Unfortunately I was placed on protective notice and expect to be made redundant in 4 weeks. There are 12 of us in the same boat with varying amounts of salary and time served.

Also the employer suggested that we all meet as a group to discuss our options.

I could really use some good advice on how to proceed and also how to receive the maximum amount of redundancy possible, judging by the current labour market some of us may be unemployed for some time.

Any help / advice would be much appreciated.

Thanks

Steve


----------



## Calebs Dad (14 Nov 2008)

I would suggest that you take advice on this as there are many factors to consider. It is not just as easy as checklist.
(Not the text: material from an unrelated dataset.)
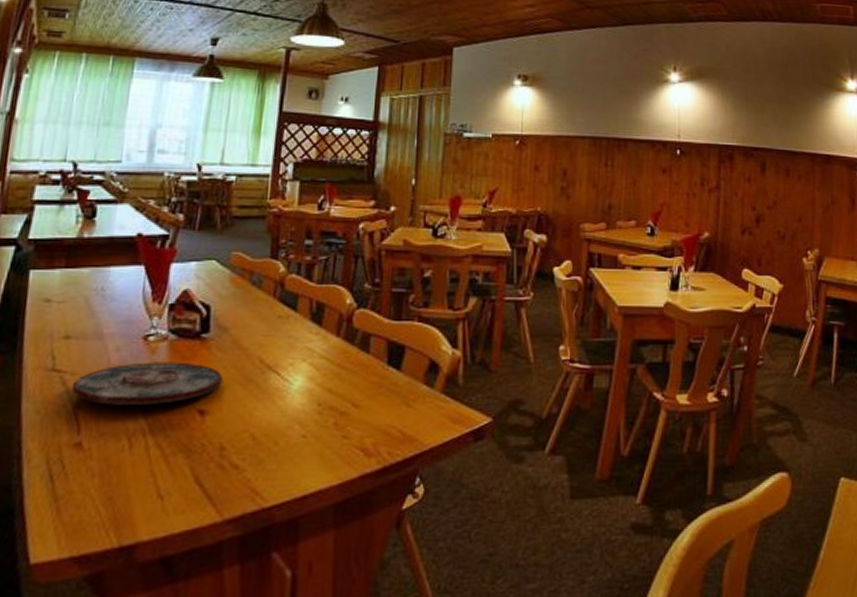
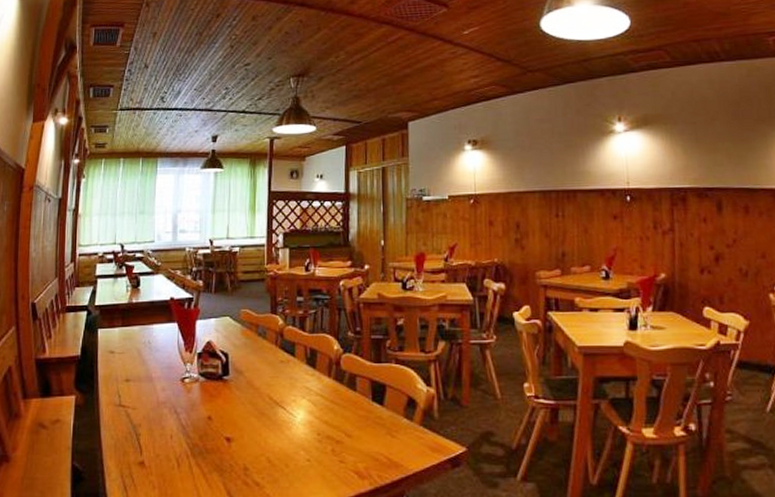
plate: present [72,362,223,405] -> none [135,399,241,433]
Contact your Trade Union etc


----------



## Sue Ellen (14 Nov 2008)

Sorry to hear that you may be losing your job.

There is a previous thread here on redundancy checklist.

This website may be helpful http://www.redundancy.ie/


----------



## D8Lady (14 Nov 2008)

There's a list of information on the [broken link removed]


----------



## theoneill (17 Nov 2008)

Thanks all, I'll be looking into these later.

Also just one other thing. If any of us get a job before our positions are officially redundant do we forfeit any redundancy payment?


----------



## Black Sheep (17 Nov 2008)

No
Being made redundant has no bearing on whether you get another job in a week or a year. When you are made redundant, job's gone, end of .............  You are entitled to your redundancy.  New job is a seperate issue and has nothing to do with the old one


----------